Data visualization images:
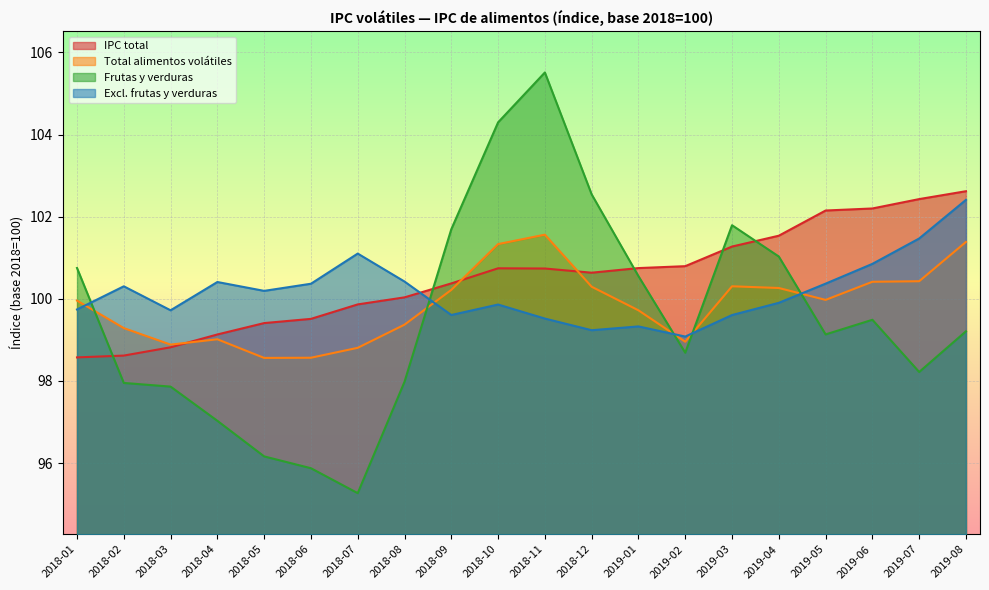

What is the average value of the Frutas y verduras series?

99.6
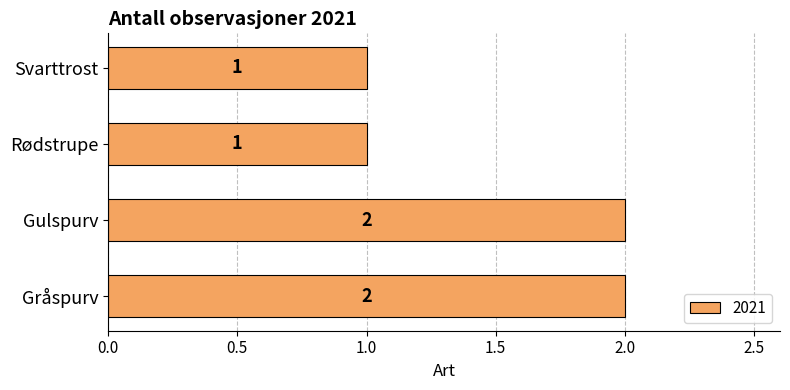

Reading top to bottom, transcribe all the data shown in this chart.

Svarttrost=1	Rødstrupe=1	Gulspurv=2	Gråspurv=2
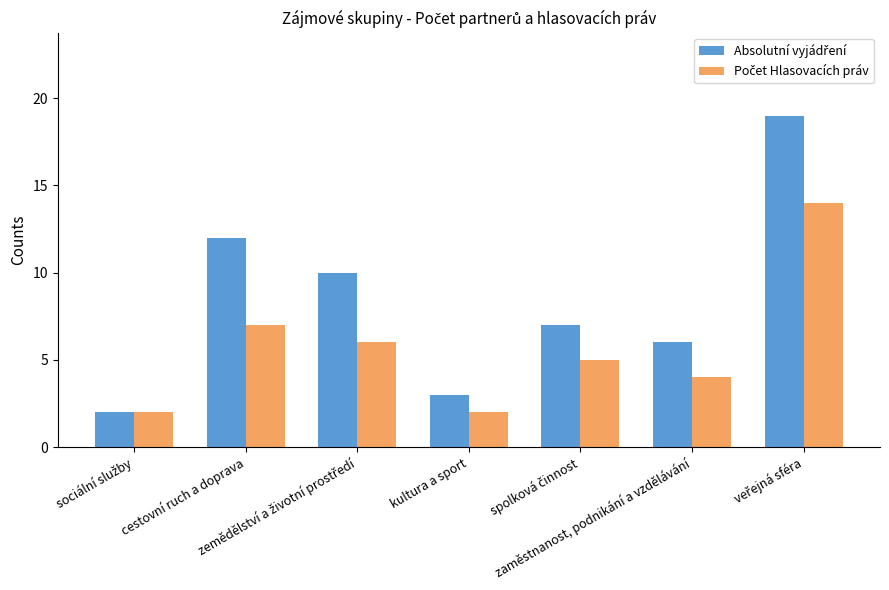

At how many categories does at least one series exceed 8?

3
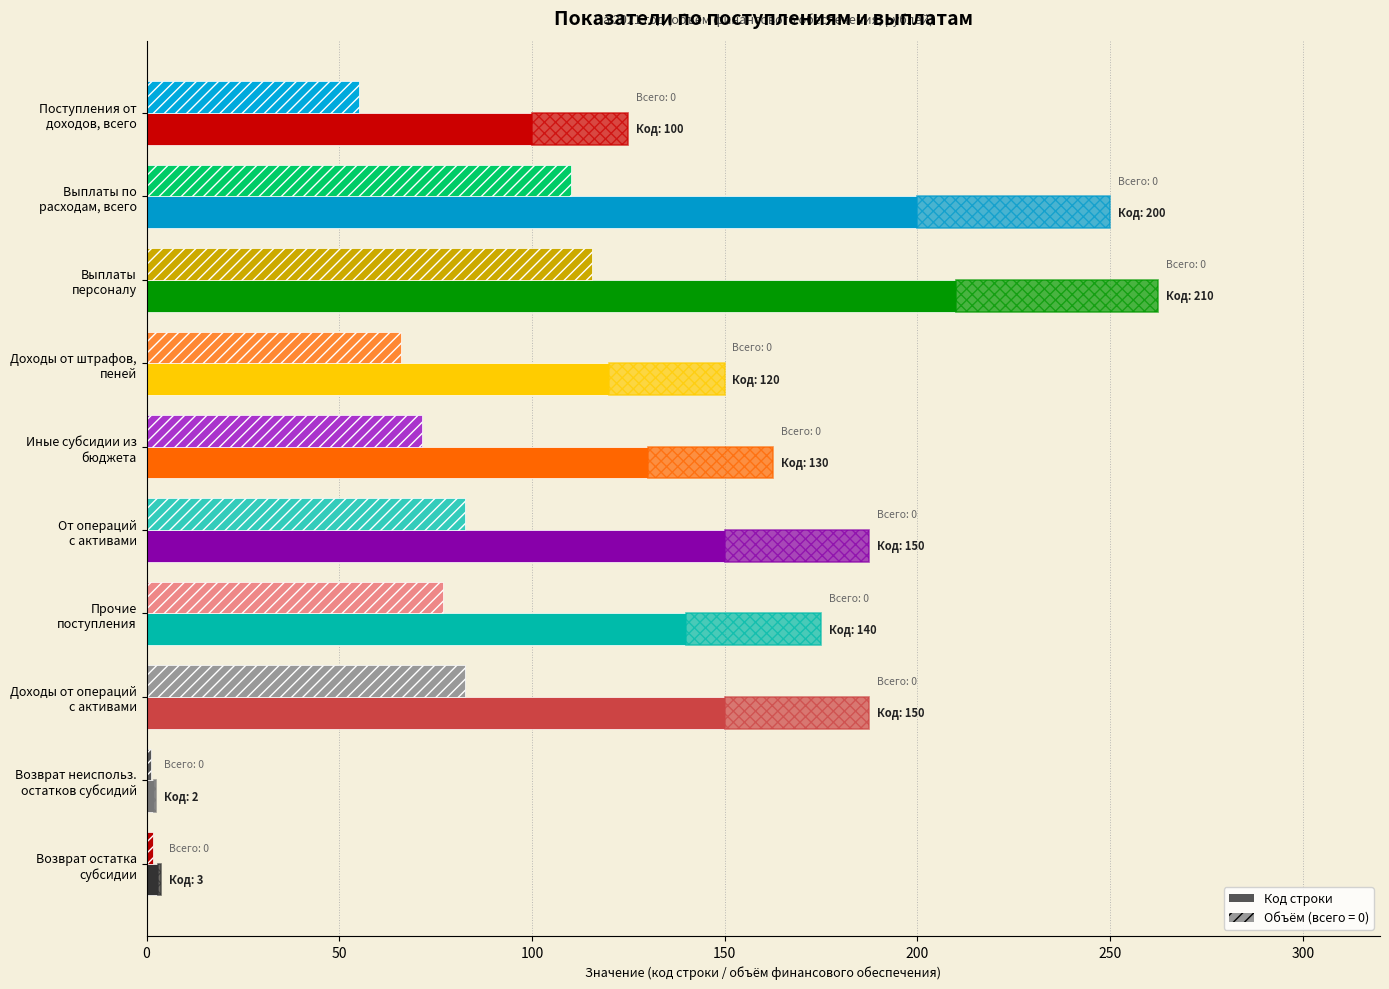

Are the bars horizontal?

Yes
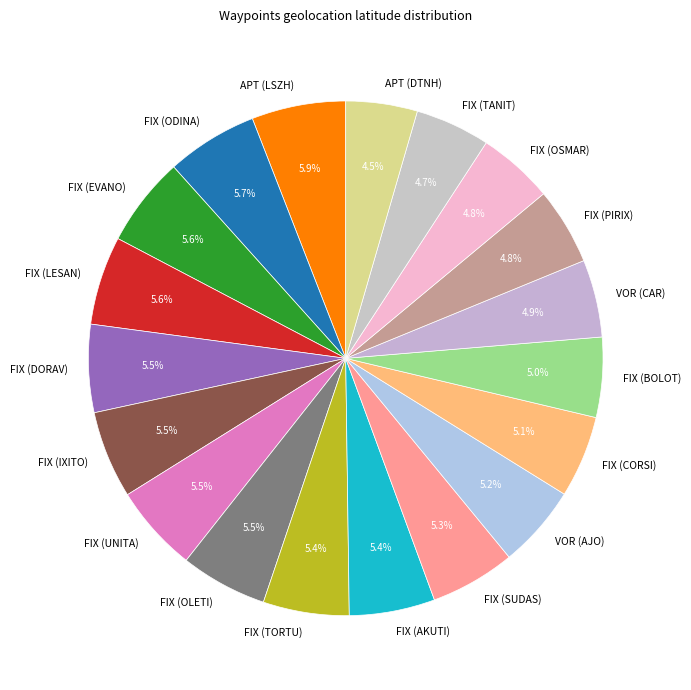

The FIX (BOLOT) slice represents 5% of the pie. True or false?

True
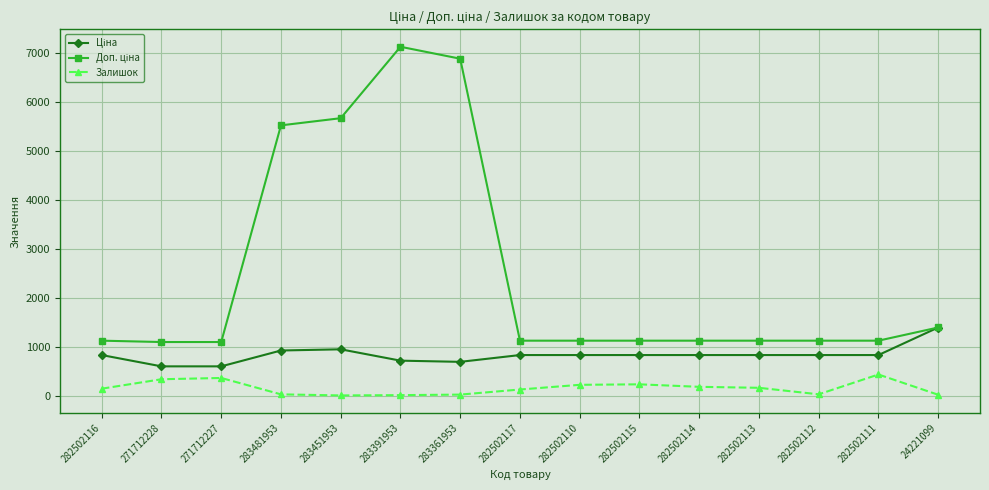

What position from the right is 283481953?

12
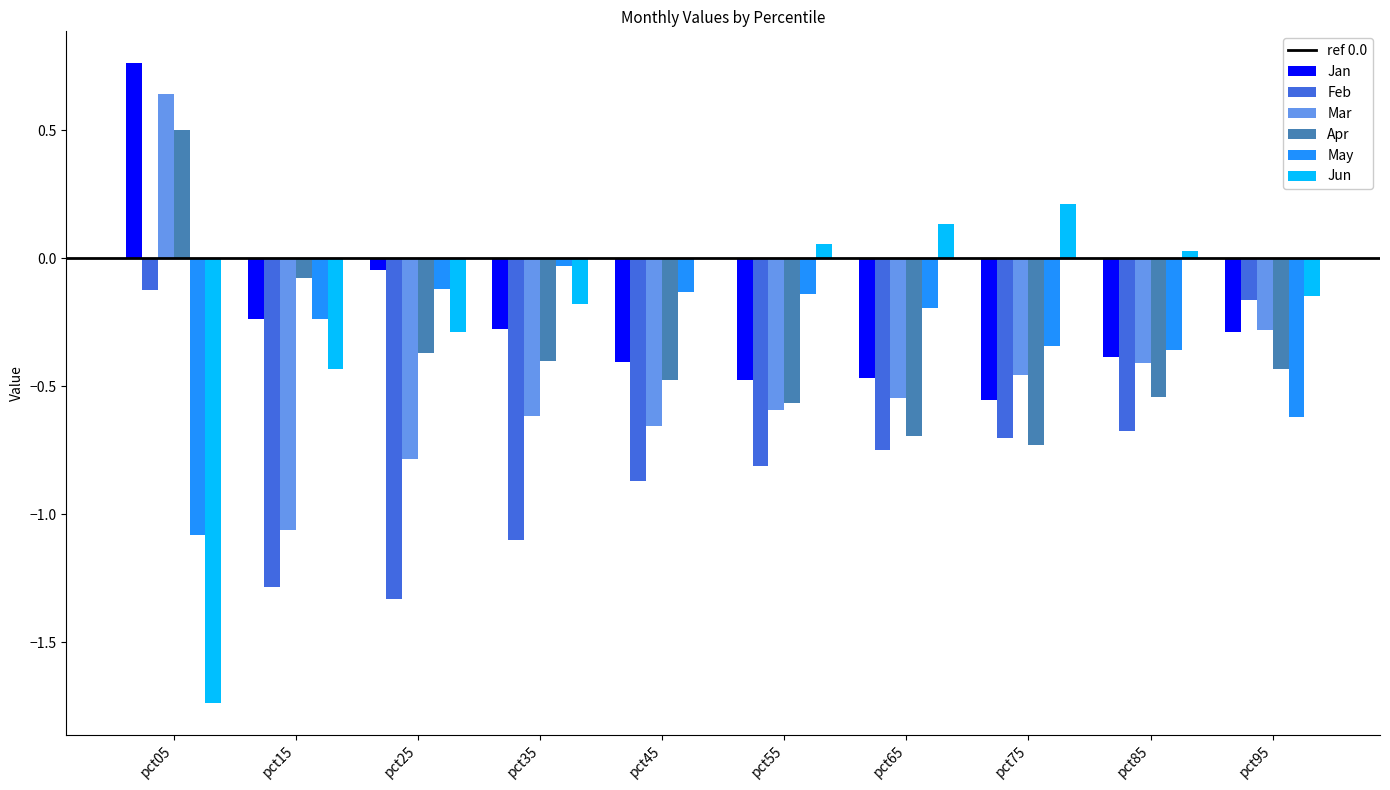

The value of Jun at pct25 is -0.3. True or false?

True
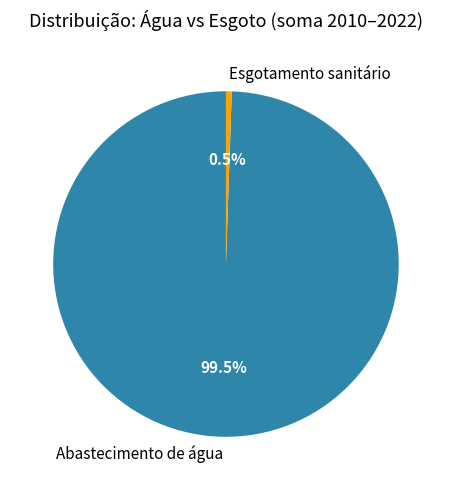

Rank the categories by value from lowest to highest.

Esgotamento sanitário, Abastecimento de água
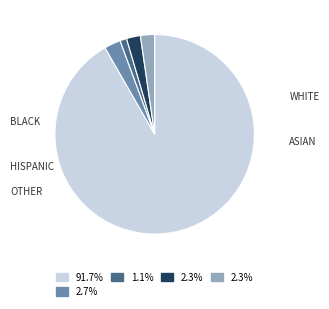

What portion of the pie excludes HISPANIC?

97.7%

Exercise details. Write out all of the lines above word for word, leaving out the pictures.

Solution to this problem.
What is the average value of the Frutas y verduras series?

99.6

Reading top to bottom, transcribe all the data shown in this chart.

Svarttrost=1	Rødstrupe=1	Gulspurv=2	Gråspurv=2

At how many categories does at least one series exceed 8?

3

Are the bars horizontal?

Yes

The FIX (BOLOT) slice represents 5% of the pie. True or false?

True

What position from the right is 283481953?

12

The value of Jun at pct25 is -0.3. True or false?

True

Rank the categories by value from lowest to highest.

Esgotamento sanitário, Abastecimento de água

What portion of the pie excludes HISPANIC?

97.7%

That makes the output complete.